St Mary's Church, Battersea, is the oldest of the churches in Battersea in the London Borough of Wandsworth, in the inner south-west of the UK's capital city. Its parish shared by three Anglican churches is in the diocese of Southwark. Christians have worshipped at the site continuously since around 800 AD. It is a Grade I listed building for its combined heritage and architectural merit.

History
St. Mary's is among the earliest five documented Christian holy sites south of the River Thames in London, historically in Surrey, in the Diocese of Winchester. The original church was built around 800 AD, and the present building was completed in 1777. It was designed by Joseph Dixon, a local architect.

The church is built of brick, with stone used for quoins and other dressings. It consists of a nave, rectangular in plan, an apse at the east end forming the sanctuary, and a west tower.  The west front has a single storey entrance porch with Tuscan columns supporting a pediment.  The  tower, rising immediately behind it, is topped with a clock chamber and a small spire. Inside, the whole width of the church is spanned by a flat ceiling, and there are wooden galleries supported by columns on three sides. The nave windows are in two tiers, the upper ones round-headed.

The modern triptych in the side chapel is by John Napper (1946). It shows the Annunciation with Battersea Park and the Power Station in the background. To the right Christ walks on the Thames and to the left Lazarus rises beneath the church porch.

The organ is by Saxon Aldred (1993), with a carving of a ram in recognition of the Ram Brewery.

In the sanctuary the east window dates from 1379, the painted window glass dates from 1631 with portraits of Henry VII, Margaret Beaufort, and Queen Elizabeth I. The Dove and Lamb windows, originally from 1796,  by James Pearson, were restored in 1946 after being damaged by a V1 in 1944.

At the back is the terracotta War Memorial by Freda Skinner, depicting the Gate of Life guarded by the Angel of Sacrifice. 

The glass doors to the Vestry were added in 2008 and were engraved by Sally Scott FGE. 

The church has strong connections with art and literature through the artist and poet William Blake, who  married Catherine Boucher there on 17 August 1782, and  J. M. W. Turner, who painted the river from the vestry window.

Windows 
There are four new windows by John Hayward added between 1976 and 1982.

The Blake Window. It includes the figure of Albion at the bottom of the window. In the centre is 'Emanation', a winged image of a figure. The portrait of Blake is from his portrait by Thomas Phillips. The figures either side represent Innocence and Experience. At the bottom left is Blake's signature from the marriage register, together with two drawings by Blake and his wife Catherine.

DATASET RECORDS>
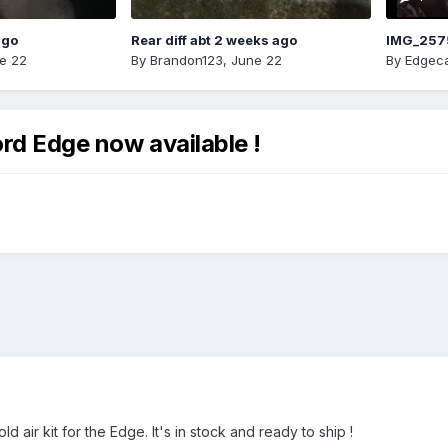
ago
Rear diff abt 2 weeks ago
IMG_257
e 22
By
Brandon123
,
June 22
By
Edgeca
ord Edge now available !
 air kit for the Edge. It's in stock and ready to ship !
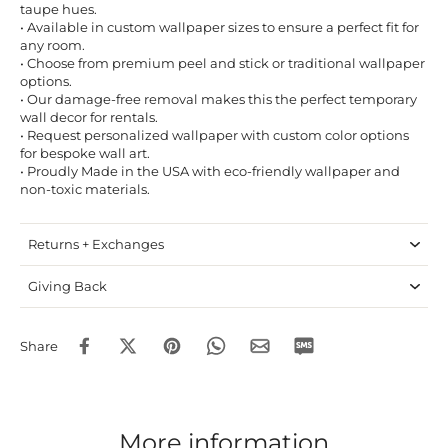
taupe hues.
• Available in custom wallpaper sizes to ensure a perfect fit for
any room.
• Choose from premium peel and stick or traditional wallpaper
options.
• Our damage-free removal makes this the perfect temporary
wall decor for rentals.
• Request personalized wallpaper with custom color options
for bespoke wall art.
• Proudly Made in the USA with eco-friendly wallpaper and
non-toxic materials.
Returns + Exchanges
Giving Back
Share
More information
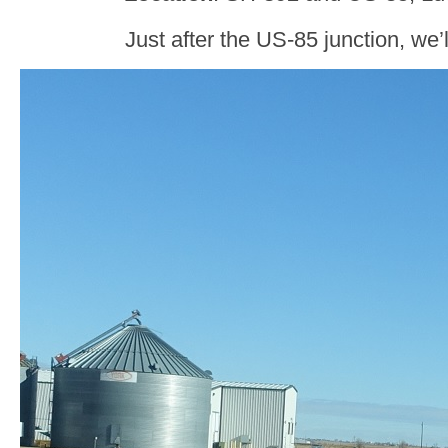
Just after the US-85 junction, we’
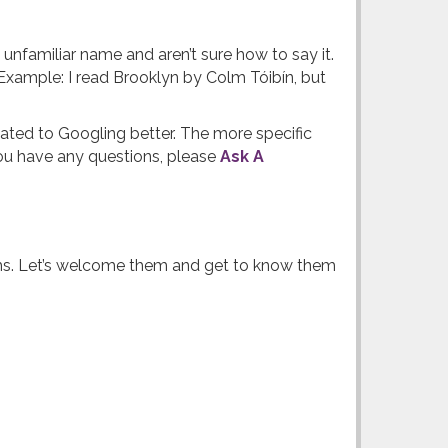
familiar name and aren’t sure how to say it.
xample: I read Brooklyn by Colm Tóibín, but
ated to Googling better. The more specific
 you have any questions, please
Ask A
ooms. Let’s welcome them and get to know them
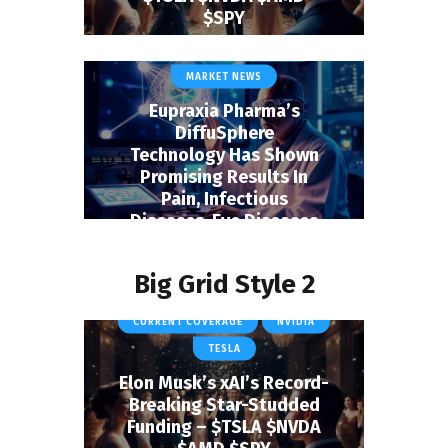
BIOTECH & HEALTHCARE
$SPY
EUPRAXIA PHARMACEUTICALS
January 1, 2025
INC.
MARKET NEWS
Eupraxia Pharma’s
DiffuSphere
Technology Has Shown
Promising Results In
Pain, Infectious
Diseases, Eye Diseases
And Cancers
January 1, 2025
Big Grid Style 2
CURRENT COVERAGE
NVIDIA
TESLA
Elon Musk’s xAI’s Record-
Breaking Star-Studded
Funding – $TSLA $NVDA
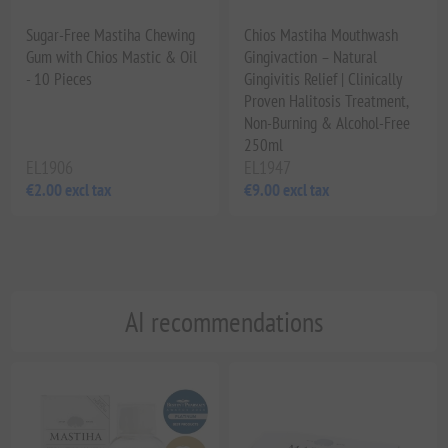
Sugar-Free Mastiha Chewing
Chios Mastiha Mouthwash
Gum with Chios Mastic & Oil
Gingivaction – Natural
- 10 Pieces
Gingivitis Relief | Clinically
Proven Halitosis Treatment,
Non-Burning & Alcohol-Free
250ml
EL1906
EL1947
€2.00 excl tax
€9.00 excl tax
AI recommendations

QUESTIONS>
**a.** According to the St Mary's Church article, why does the church organ bear a carving of a ram? Answer in one to three sentences.
**b.** Repeat everything in the St Mary's Church article from "The church has" down to "his wife Catherine.".
**c.** Go on with the St Mary's Church article from the point where it stops.
The items have no connection to the St Mary's Church article.

ANSWERS IN ORDER>
**a.** The ram carving on the organ, which Saxon Aldred built in 1993, recognizes the Ram Brewery.

**b.**
The church has strong connections with art and literature through the artist and poet William Blake, who  married Catherine Boucher there on 17 August 1782, and  J. M. W. Turner, who painted the river from the vestry window.

Windows 
There are four new windows by John Hayward added between 1976 and 1982.

The Blake Window. It includes the figure of Albion at the bottom of the window. In the centre is 'Emanation', a winged image of a figure. The portrait of Blake is from his portrait by Thomas Phillips. The figures either side represent Innocence and Experience. At the bottom left is Blake's signature from the marriage register, together with two drawings by Blake and his wife Catherine.

**c.**
The Turner Window. Turner lived in Chelsea and visited Battersea to paint in the vestry window. The window was given by The Morgan Crucible Company Ltd to commemorate their long association with the Parish of Battersea.

The Curtis Window. William Curtis, the botanist and founder of the Linnean Society, is buried in the churchyard.  The frame of the portrait is from 'Flora Londinensis': Geranium, wild daffodil, snowdrop, cuckoo pint, grasses, vetch, blackberry, bryony, bindweed, primrose, daisy, dandelion, wild rose, angelica, lovage, mistletoe, buttercup. The epitaph is from the now lost headstone. There is the emblem of the RHS, the arms of the Society of Apothecaries and the arms of the Linnean Society. The map shows the locations of his gardens (Bermondsey, Charlton, Lambeth Marsh and Brompton) and the Chelsea Physic Garden.

The Arnold Window. Below the portrait of Benedict Arnold are the arms of George Washington, with the modern 'Star 'n' Stripes', an earlier flag with 13 States, Union flag of 1777, and the 'Union Jack'. After fighting with George Washington in the American War of Independence he changed side to become an officer in the British Army.

Monuments 
The church includes several important monuments from the earlier church.

Two busts for Baron Oliver Nicholas St John of Lydeard (Viscount Grandison), (d.1630), Lord High Treasurer and Lord Deputy of Ireland, and his wife, Joan Roydon. The sculptor was Nicholas Stone the Elder (1586/7-1647).

Sir Edward Wynter (d.1685). The monument has a bust at the top. The lower panel shows him fighting a tiger and Moors. The epitaph describes his adventures.

Sir John Fleet, Knight, (d.1712). He was Lord Mayor in 1695.

James Bull, Merchant, aged 44 years, (d. 1713), son-in-law of Sir John Fleet.

Henry St John, (d.1751), Viscount Bolingbroke, Secretary of War and Secretary of State under Queen Anne, and Mary Clara des Champs de Marcilly, Marchioness of Villette and Viscountess Bolingroke, (d.1750). There are cameo portraits of them, facing each other, either side of the shield. The epitaphs are by Bolingbroke. The sculptor is Louis-François Roubiliac, signed at the base.

John Camden, (d. 1780), and his eldest daughter Elizabeth Neild, (d. 1791). Girl by a funeral urn with a poetic eulogy. Signed by Coade of Lambeth (1792). 

Richard Rothwell, (d.1821), and his wife Eleanor, (d.1834). By J. G. Bubb.

Notable interments 
 Benedict Arnold and his family are buried in the crypt.
 William Curtis is buried in the churchyard
 John Inglis (bishop)
 Sir Rupert George
 Nathaniel Middleton (1750–1807), a civil servant of the British East India Company.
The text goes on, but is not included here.